Is there a rule that states that I should not divide in this scenario?

[Callmelucky]

Homework Statement

Write the coordinates of points where $f(x)=\log _{2} x^2 -1$ intersects x and y axis

Relevant Equations

$\log _{a} x^n = n\times \log _{a} x$

So basically this is how I solved this problem:
1. $f(x)=\log _{2} x^2 - 1$
2. $0=\log _{2} x^2 -1$
3. $1= 2\times \log _{2} x$
4. $\frac{1}{2}= \log _{2} x$
5. $2^{\frac{1}{2}}=x=\sqrt{2}$

So I wrote coordinates to be ($\sqrt{2}$, 0)

But apparently, that is not the only solution. There should be another answer with a negative sign so ($\pm\sqrt{2}$, 0) would be a complete solution for points at which graphs cross the x line. There are no points where the graph crosses the y-line.
This is how it's solved in the textbook(pic in attachments). And I understand that it's correct because the graph really does cross the x-line in those points.
So, my question is, is there a rule I am not aware of that states that I can't divide an equation with n(exponent of an argument moved down to the front)?

Thank you.

 

[weirdoguy]

What is the domain of your function? The problem is basically in the 3rd step.

 

[Callmelucky]

What is the domain of your function? The problem is basically in the 3rd step.

I didn't learn about domain, in Croatia we learn that in 4th grade of high school, I am in 2nd right now. Are you saying that I can't move 2 down if it's original place is up?

 

[weirdoguy]

You can, but it will be $2\log_2|x|$ instead of what you wrote. That's because your $x$'s can be negative, eg: for $x=-2$ we have $\log_2(-2)^2=\log_24=2$

 

[Callmelucky]

You can, but it will be $2\log_2|x|$, because your $x$'s can be negative.

Ohh, that make sense, should I always do that when moving 2 down? Because I haven't done that once so far

 

[weirdoguy]

In the cases of functions like this one in your example yes. The rule: $\log a^n=n\log a$ works only for positive $a$, and in the function you gave your "$a$" (which is $x$) could be negative.

 

[Callmelucky]

In the cases of functions like this one in your example yes. The rule: $\log a^n=n\log a$ works only for positive $a$, and in the function you gave your "$a$" (which is $x$) could be negative.
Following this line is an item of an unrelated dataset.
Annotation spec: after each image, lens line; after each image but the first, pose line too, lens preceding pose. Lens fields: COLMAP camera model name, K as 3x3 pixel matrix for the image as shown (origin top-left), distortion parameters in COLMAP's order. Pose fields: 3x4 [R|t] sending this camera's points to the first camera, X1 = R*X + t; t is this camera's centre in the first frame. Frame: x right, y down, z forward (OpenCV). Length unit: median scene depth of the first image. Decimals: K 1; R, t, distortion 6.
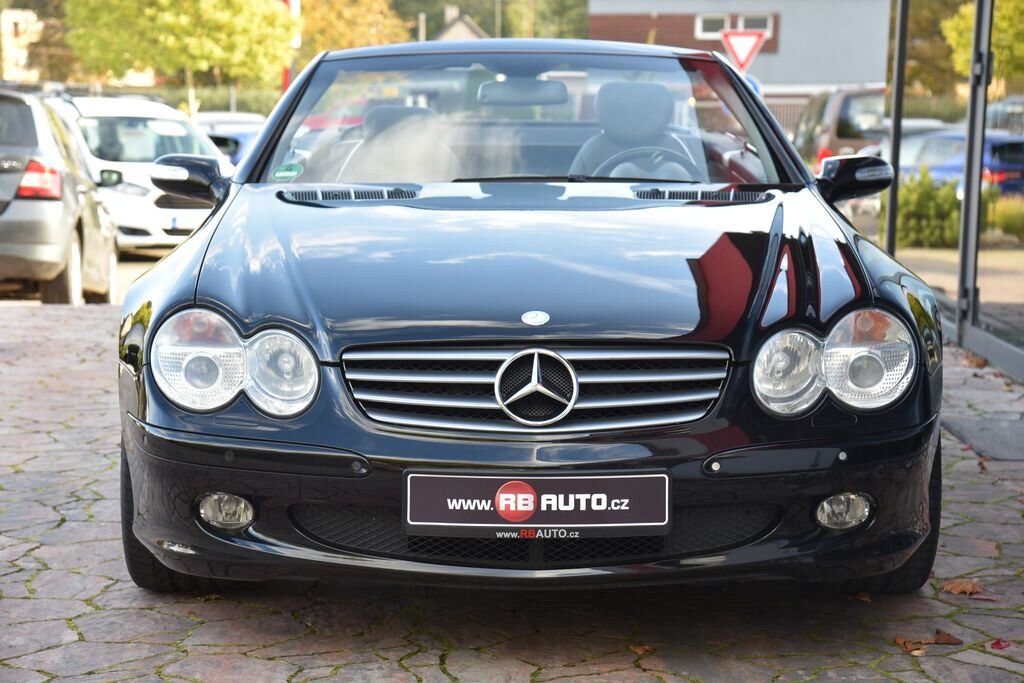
lens RADIAL K [[2286.5, 0, 512.0], [0, 2286.5, 341.5], [0, 0, 1]] dist [0.514023, 0.117737]
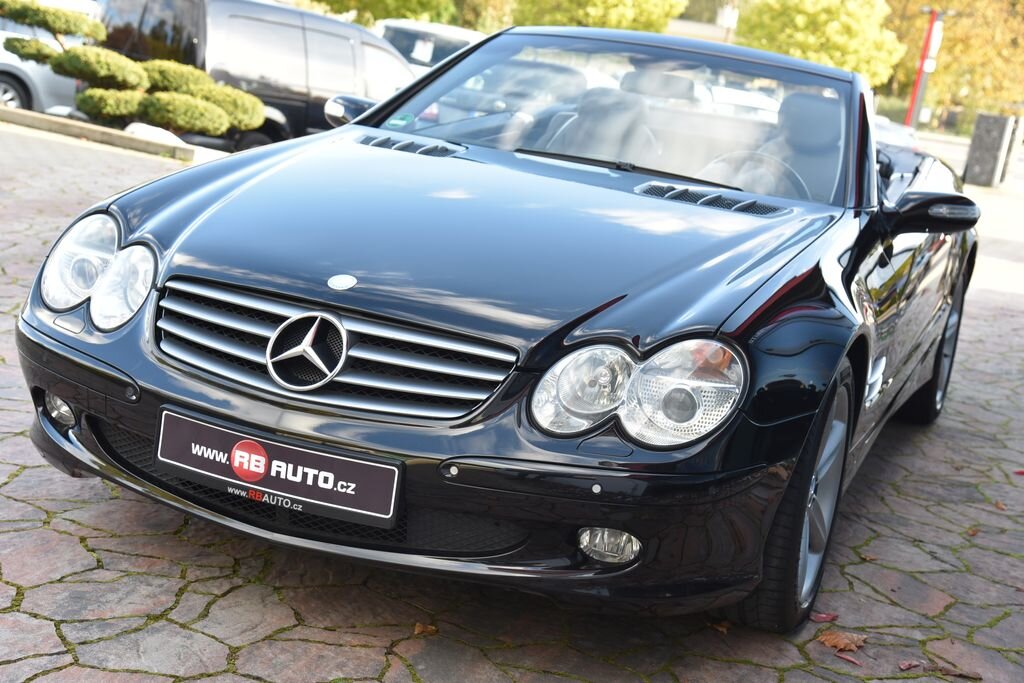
lens RADIAL K [[1568.1, 0, 510.0], [0, 1568.1, 359.2], [0, 0, 1]] dist [0.302554, 0.052000]
pose [[0.920474, 0.202766, -0.334087, 0.319570], [-0.182793, 0.978974, 0.090536, -0.053897], [0.345420, -0.022267, 0.938184, 0.403777]]
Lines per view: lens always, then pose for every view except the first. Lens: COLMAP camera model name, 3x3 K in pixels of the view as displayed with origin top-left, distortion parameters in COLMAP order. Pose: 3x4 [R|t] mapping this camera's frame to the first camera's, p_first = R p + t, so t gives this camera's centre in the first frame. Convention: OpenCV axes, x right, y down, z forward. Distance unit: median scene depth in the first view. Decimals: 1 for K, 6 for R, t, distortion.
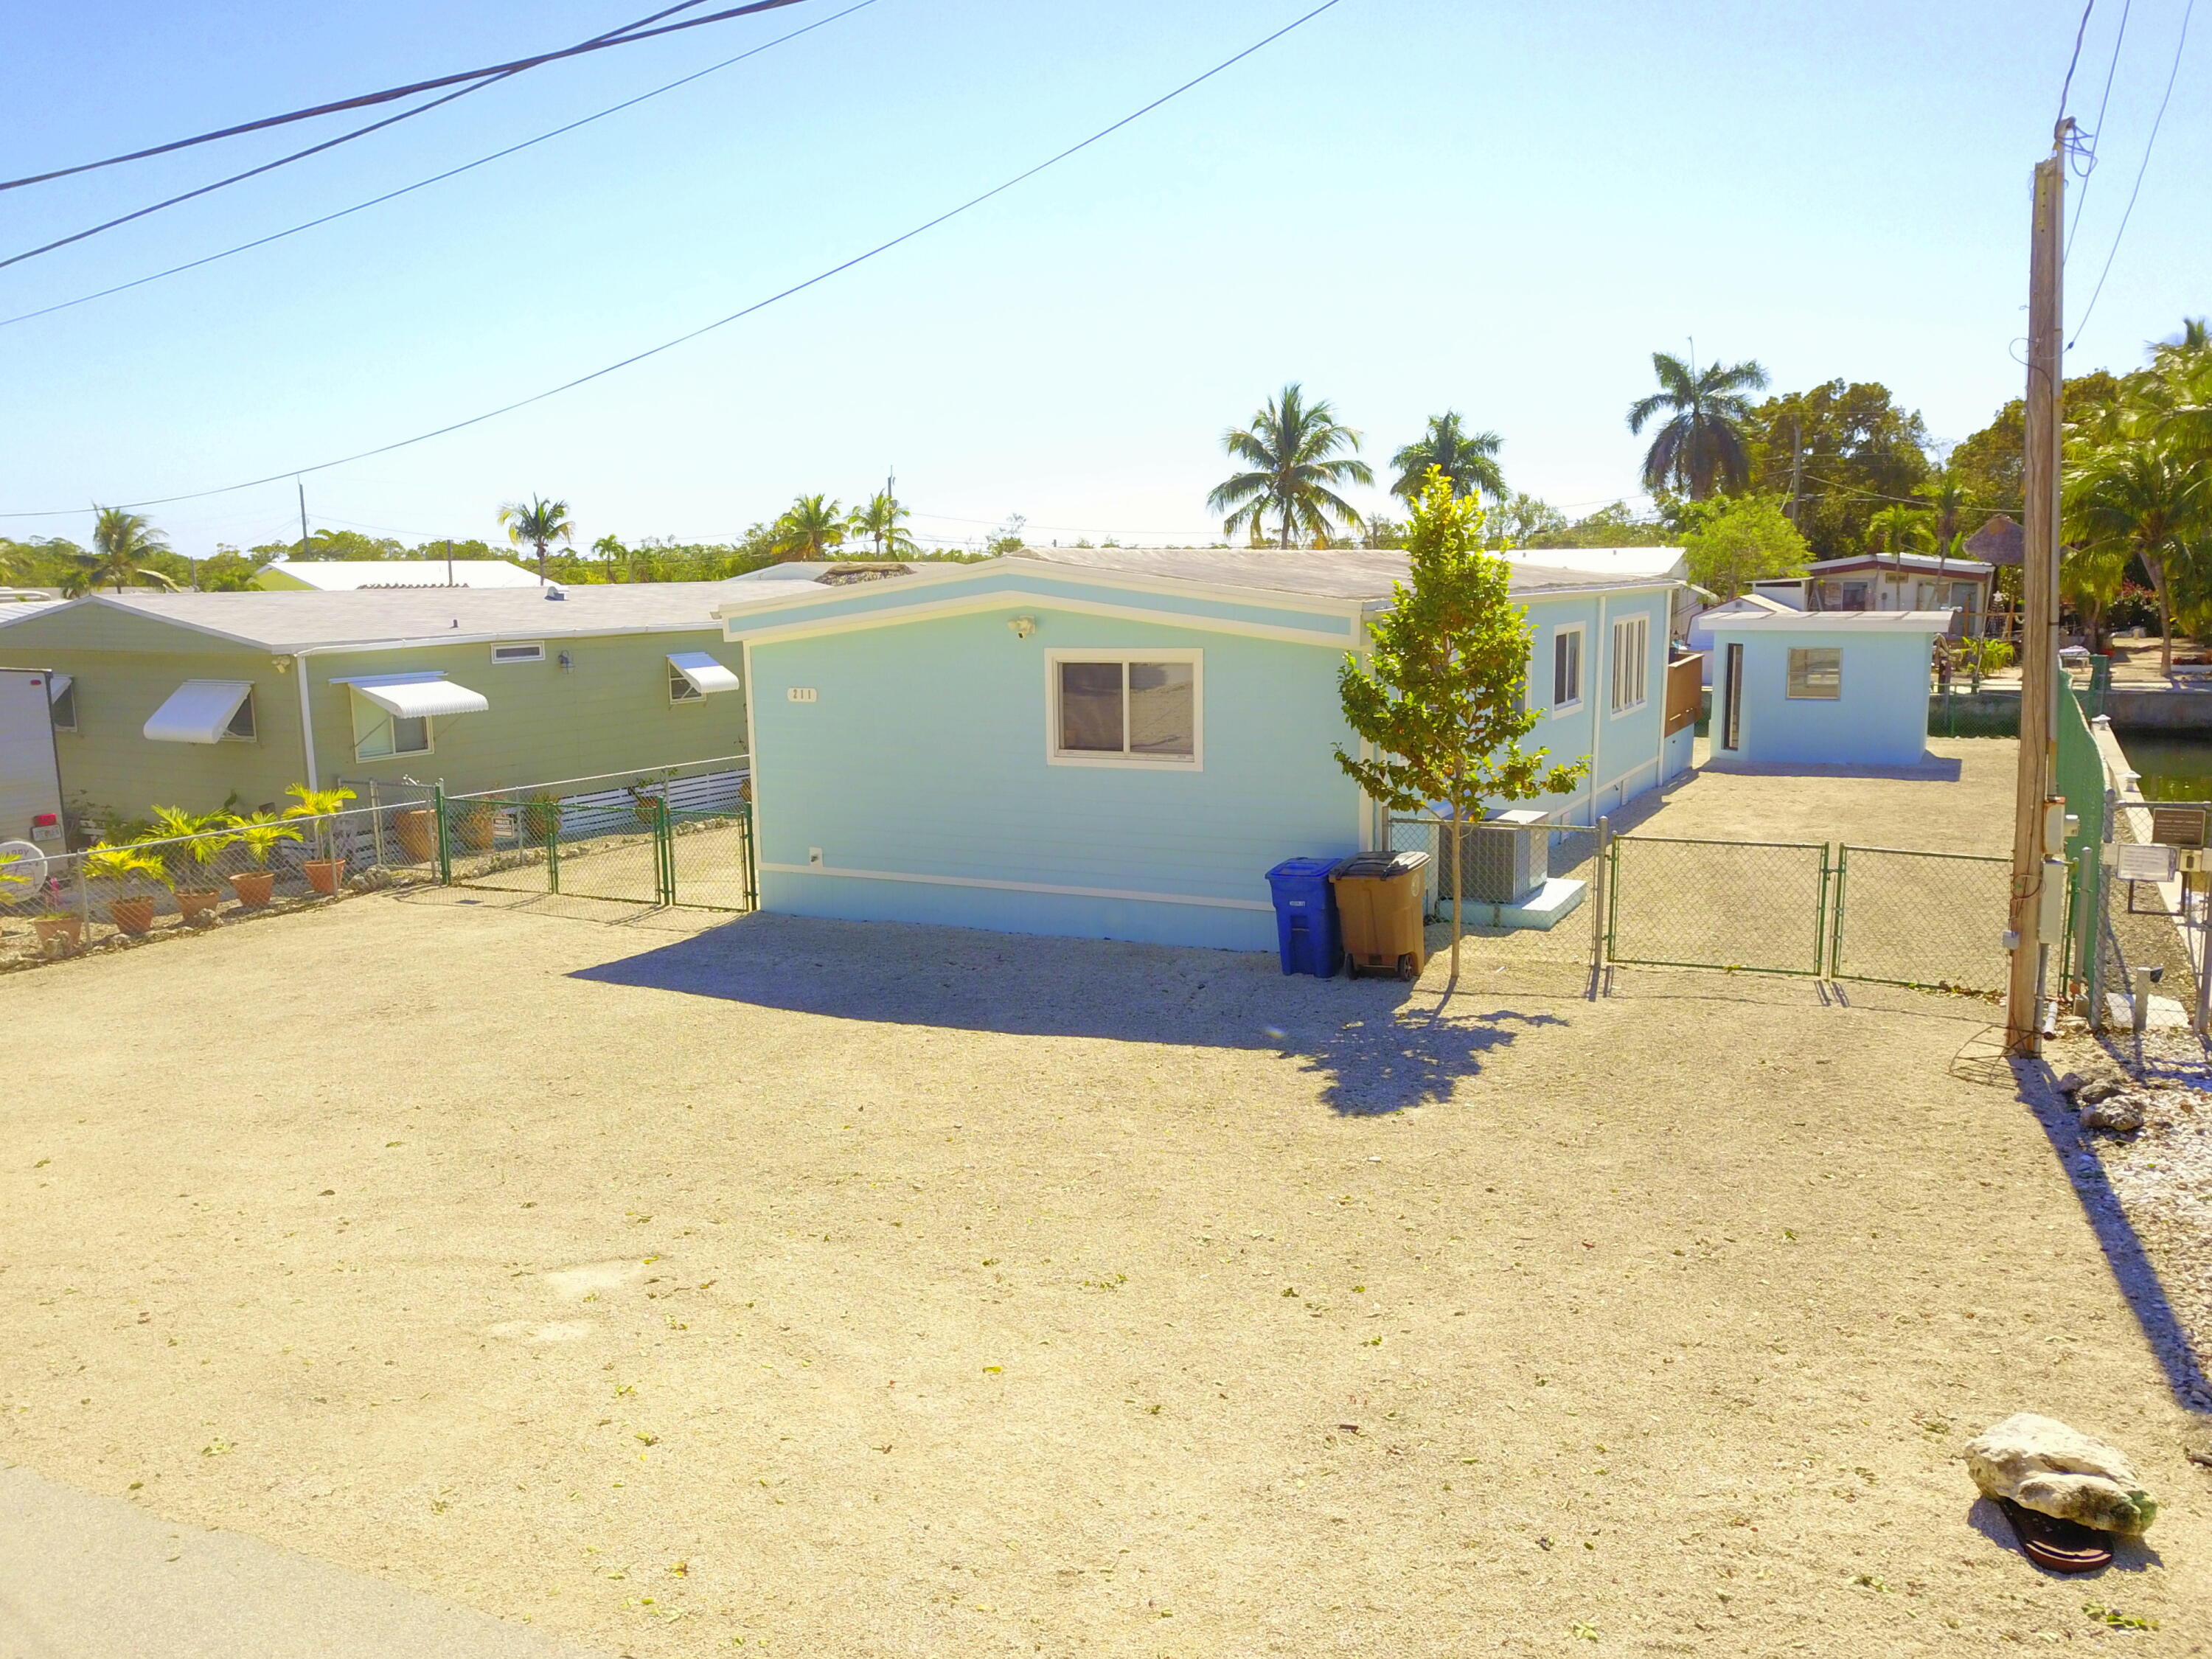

Okay, thank you very much. :D

 

[Mark44]

Homework Statement: Write the coordinates of points where $f(x)=\log _{2} x^2 -1$ intersects x and y axis
Relevant Equations: $\log _{a} x^n = n\times \log _{a} x$

So basically this is how I solved this problem:
1. $f(x)=\log _{2} x^2 - 1$
2. $0=\log _{2} x^2 -1$
3. $1= 2\times \log _{2} x$
4. $\frac{1}{2}= \log _{2} x$
5. $2^{\frac{1}{2}}=x=\sqrt{2}$

So I wrote coordinates to be ($\sqrt{2}$, 0)

From line 2, you have $\log_2(x^2) = 1 \Rightarrow x^2 = 2 \Rightarrow x= \pm \sqrt 2$

But apparently, that is not the only solution. There should be another answer with a negative sign so ($\pm\sqrt{2}$, 0) would be a complete solution for points at which graphs cross the x line. There are no points where the graph crosses the y-line.

 

[Callmelucky]

From line 2, you have $\log_2(x^2) = 1 \Rightarrow x^2 = 2 \Rightarrow x= \pm \sqrt 2$

yeah, but I was confused why the method I was using so far isn't working anymore. Thank you.

 

[Mark44]

yeah, but I was confused why the method I was using so far isn't working anymore. Thank you.

It's because your relevant equation -- $\log_a (x^n) = n\log_a(x)$ -- is valid only for x > 0. Although $x = \sqrt 2$ is a solution of equations 2 and 4, $x = -\sqrt 2$ is also a solution of the original equation.

 

[fresh_42]

yeah, but I was confused why the method I was using so far isn't working anymore. Thank you.

You have to use $\log_2 x^2 =2\cdot \log |x|$ since the logarithm doesn't allow negative arguments. Therefore you end up with $2^{1/2}=\sqrt{2}=|x|$ which includes both signs!